WORK TO COMPLETE: Transcribe the records verbatim, images excluded.

Records excerpted from a collection:
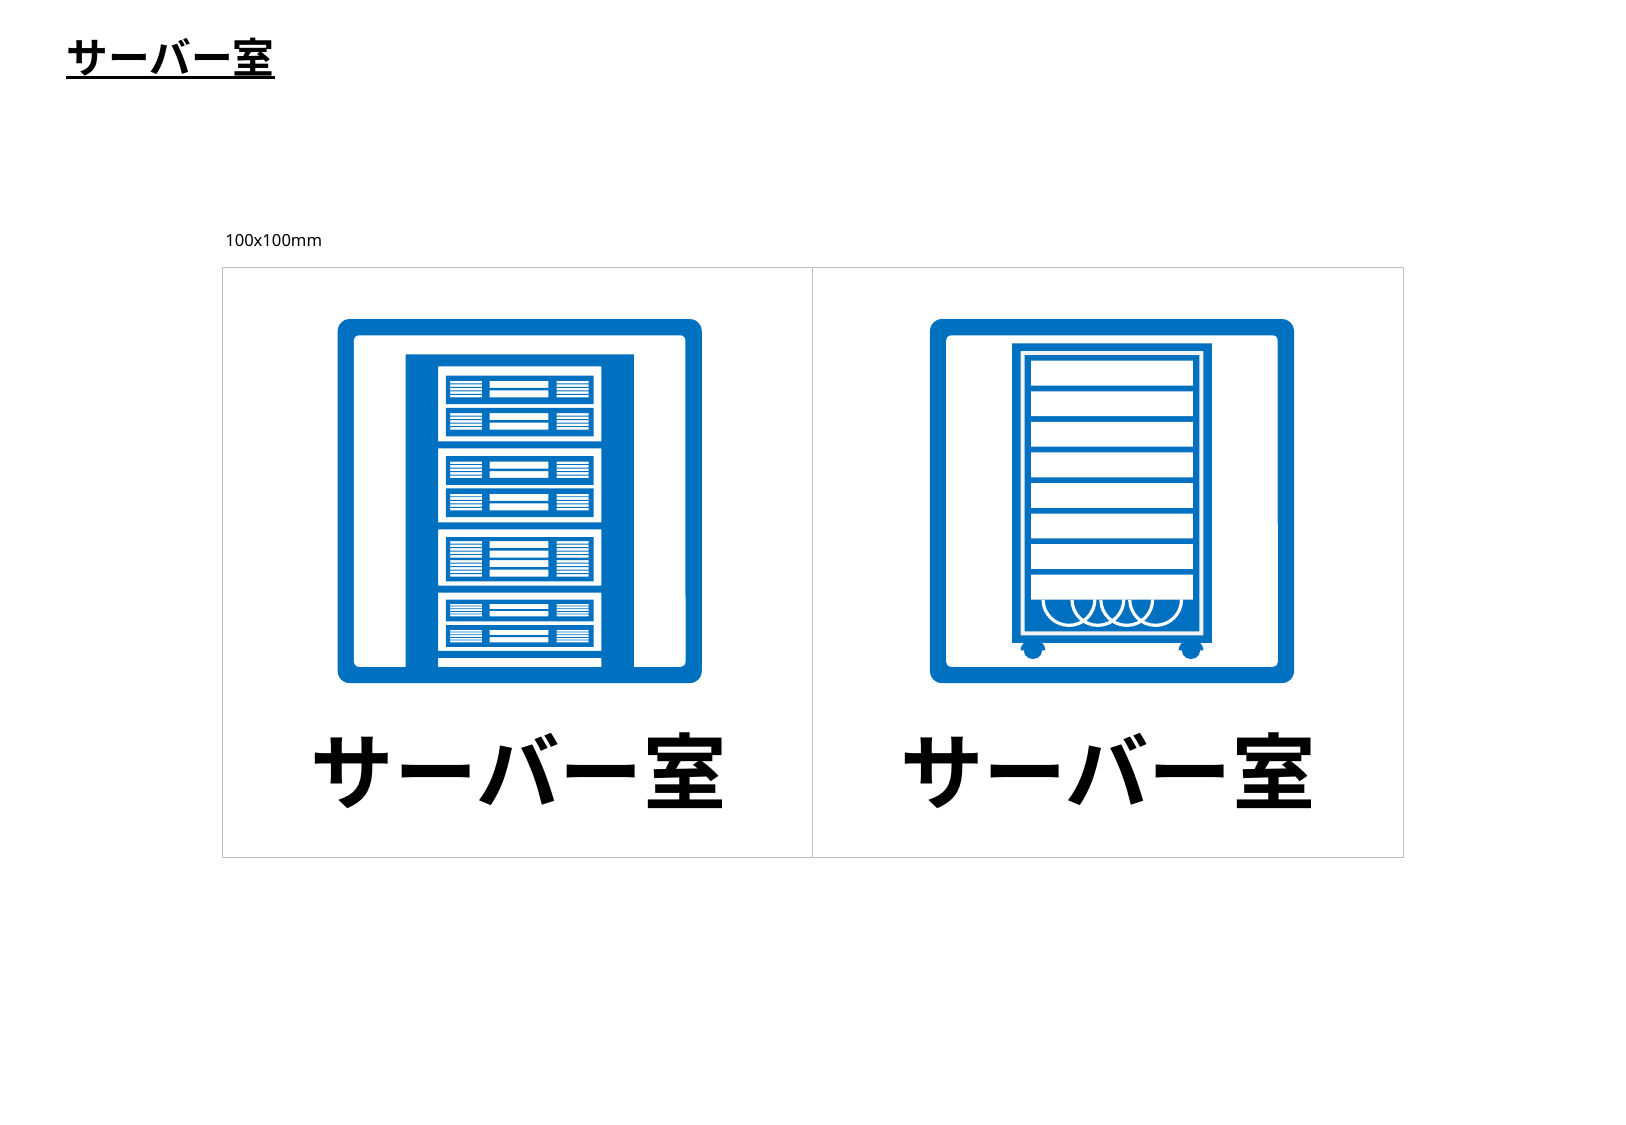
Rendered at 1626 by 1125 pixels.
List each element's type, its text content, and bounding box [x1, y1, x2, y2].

text_box サーバー室 [51, 24, 290, 89]
text_box 100x100mm [225, 229, 323, 250]
text_box [221, 266, 811, 859]
text_box [811, 266, 1404, 859]
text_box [929, 318, 1295, 684]
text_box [337, 318, 702, 684]
text_box サーバー室 [885, 712, 1331, 828]
text_box サーバー室 [295, 712, 742, 828]
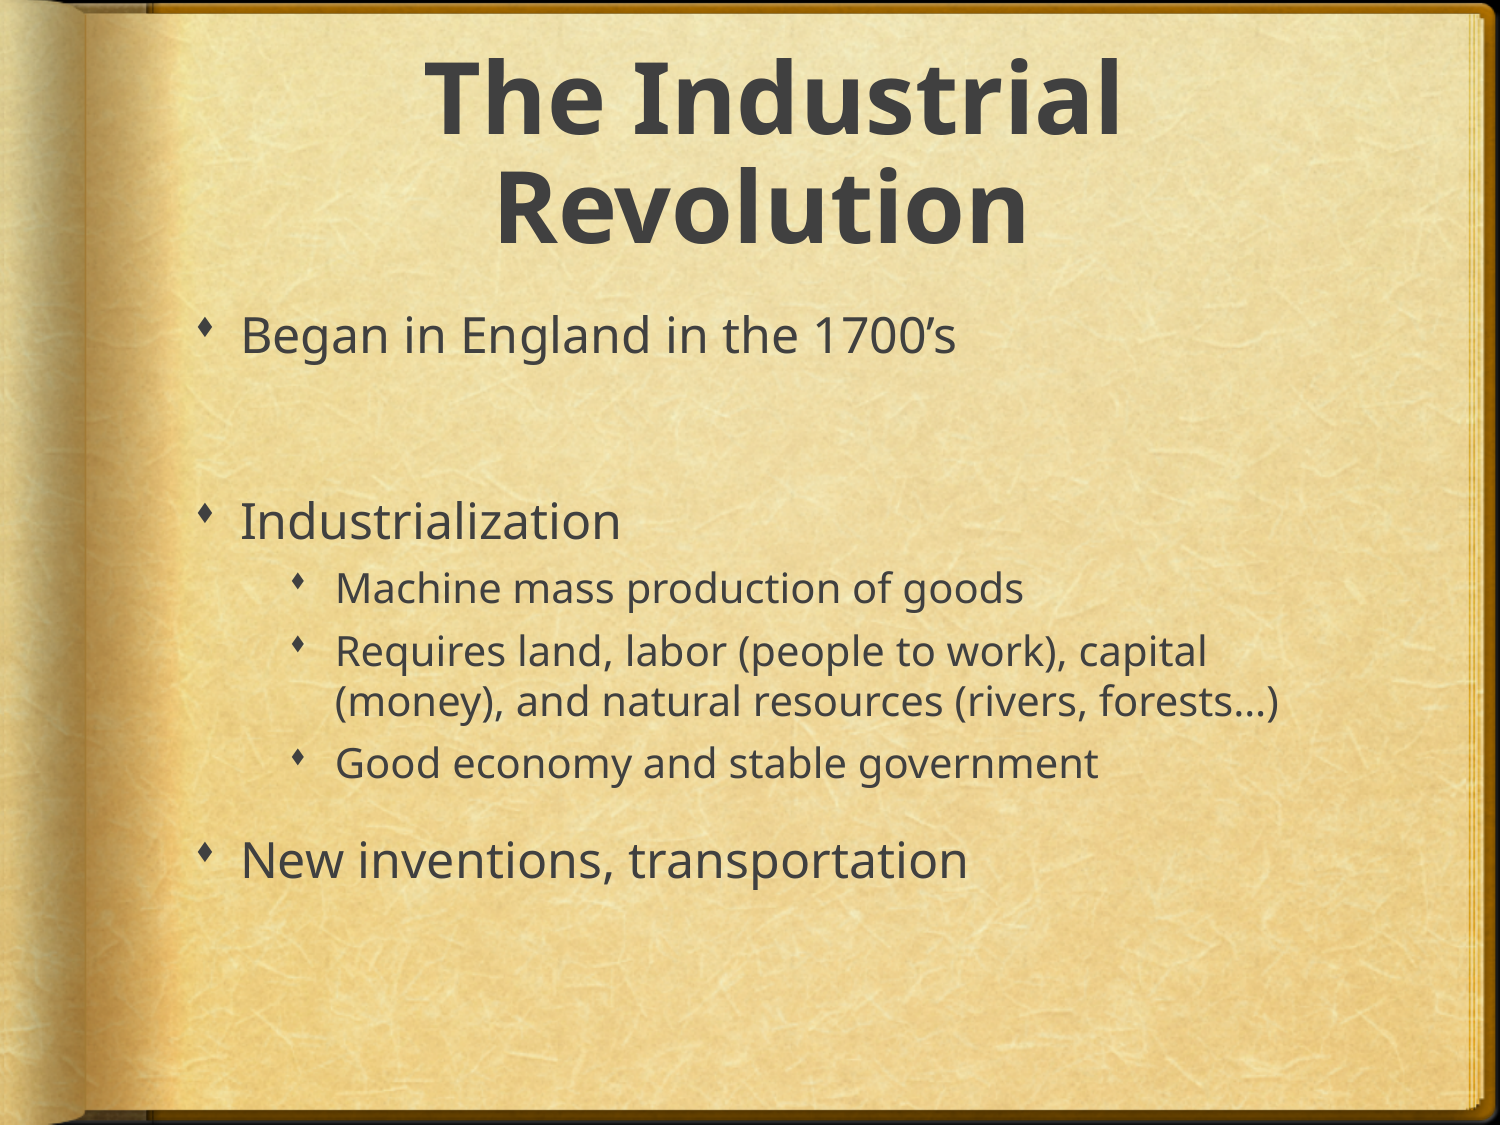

SOLUTION TO THIS TASK:
Rendered at 1626 by 1125 pixels.
List each element's type, its text content, and bounding box [x1, y1, x2, y2].

text_box サーバー室 [51, 24, 290, 89]
text_box 100x100mm [225, 229, 323, 250]
text_box [221, 266, 811, 859]
text_box [811, 266, 1404, 859]
text_box [929, 318, 1295, 684]
text_box [337, 318, 702, 684]
text_box サーバー室 [885, 712, 1331, 828]
text_box サーバー室 [295, 712, 742, 828]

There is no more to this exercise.